After another decade and countless mentions in the press, the unnamed “Neil Young Boxed Set” project became a sort of Ark of the Covenant or King Arthur’s sword — this mythical thing with a powerful presence but that exists only in our imagination. By the early ’00s, it had expanded to include film, studio outtakes, legendary concert tapes, photos, lyric sheets and “every possible kind of thing we could find that we could put together and he could form,” recalls archivist Bernstein. It was a running joke among Young fans: “Will this thing ever come out — and if so, could it ever live up to what exists in our imagination?” Over the years, the project grew bigger, thicker, as though Young and his longtime collaborators had secured the philosopher’s stone and were teaching themselves alchemy.

Turns out the stone they had acquired was Blu-ray technology, which allowed Young, Bernstein, producer Larry Johnson and a Warner Bros. team to create the multimedia feast that is Neil Young Archives, Vol. 1, which they unveiled last week at the Sunset Marquis.

Twenty-three years is a long time, but on the basis of an hourlong demo of the Blu-ray version, it was worth it — and not just because I walked out with the advance 10-DVD version of Archives (don’t have Blu-ray yet). Watching the creators of the Archives box — which a longtime Young designer described as “a piece of furniture” — wend their way through the many offerings is pretty astounding. There’s video of Neil Young recording in a barn, an intimate in-studio Young performance of a medley featuring “The Loner” and “Cinnamon Girl.” We watch him open old copyright letters containing songs he sent to himself to prove authorship, see him read and laugh at old newspaper reviews. There’s live footage from a Massey Hall performance in Toronto, 1970, as well a recording of the entire concert. Young’s first feature film, Journey Through the Past, directed by Johnson, is a gorgeous and surreal trip through Young’s life in the early 1970s, when he was in the middle of his first and highest creative peak. It’s a goddamn feast, one that promises to keep on giving. With the technology they used, Young and his colleagues are able to offer new content that owners of the Blu-ray version can download when the material is made available.

“Since Neil and I have been working together, since, like, ’71, we’ve always collected material, knowing that we’d set aside stuff that we thought was archival,” Johnson says on the phone from New York. “We wouldn’t just put it on the shelf and forget about it. We always had a database — a paper database in those days — and then, as time went on, we kept updating our files to make sure we knew what everything was and what the choices were. And he’d already had a pretty clear picture of the kind of film material with Joel and the archival stuff, and by, I think, ’78, we started thinking about having it as a ‘collection.’”

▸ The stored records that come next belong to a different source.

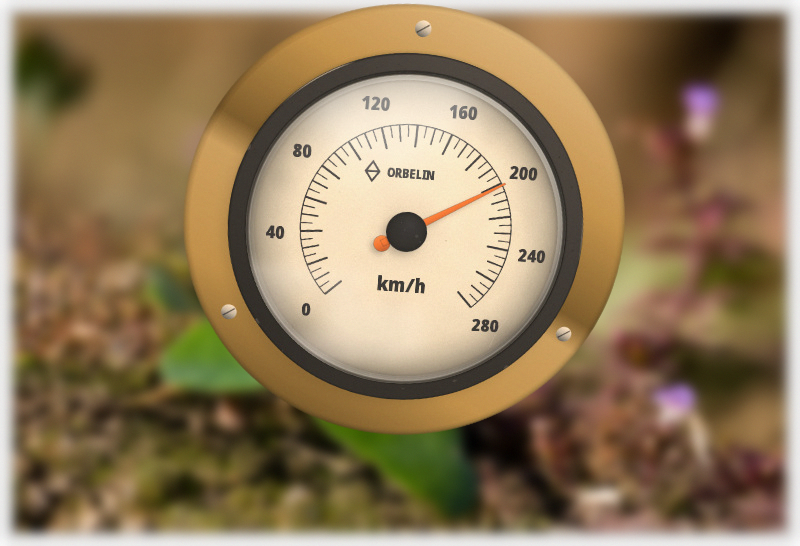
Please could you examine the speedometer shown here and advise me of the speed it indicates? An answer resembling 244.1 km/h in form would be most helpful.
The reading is 200 km/h
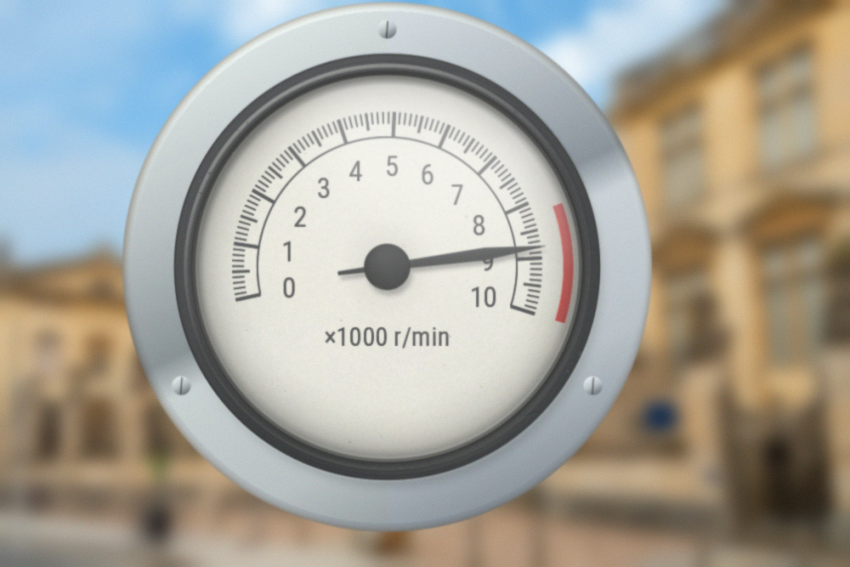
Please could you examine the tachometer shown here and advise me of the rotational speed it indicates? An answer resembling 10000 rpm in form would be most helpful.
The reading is 8800 rpm
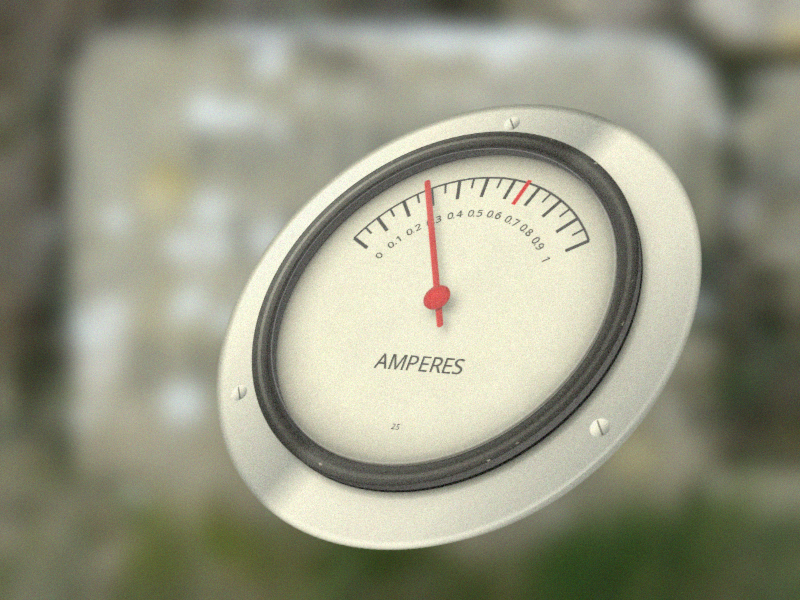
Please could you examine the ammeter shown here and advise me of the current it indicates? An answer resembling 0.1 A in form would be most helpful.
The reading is 0.3 A
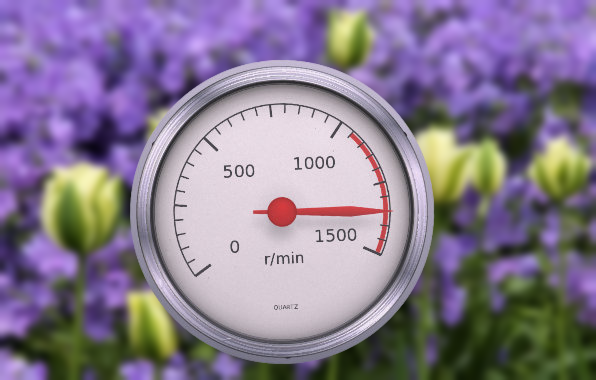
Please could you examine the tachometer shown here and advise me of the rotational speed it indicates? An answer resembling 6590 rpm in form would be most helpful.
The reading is 1350 rpm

The Blu-ray and DVD versions have 128 tracks, the CD version has 116. The Blu-ray and DVD both have way more stuff than that, though, including 12 hidden tracks and bonus “Easter eggs” planted on various pages, which, when clicked, reveal video clips and other extras. Blu-ray also allows for updates and extras, which will appear in coming years to fill in holes or provide new archival discoveries.

It’s all pretty amazing, but it wouldn’t mean anything if the music wasn’t there.

Young is a stickler for sound quality, and whatever they did to the music within, it’s as if Neil Young is singing on your back porch, and strumming on his guitar. Astounding. I heard layers of sound in “The Loner” — from one of three “Topanga”-titled discs in the collection featuring music Young made when he was living in the canyon — that I’d never heard before. Listening to “Round and Round,” one of my favorite of his songs (among about 50 others), on headphones, which I’m doing right now, is a jaw-droppingly beautiful experience. Analog warmth, it seems, has finally been infused into the new technology. The depth is incredible.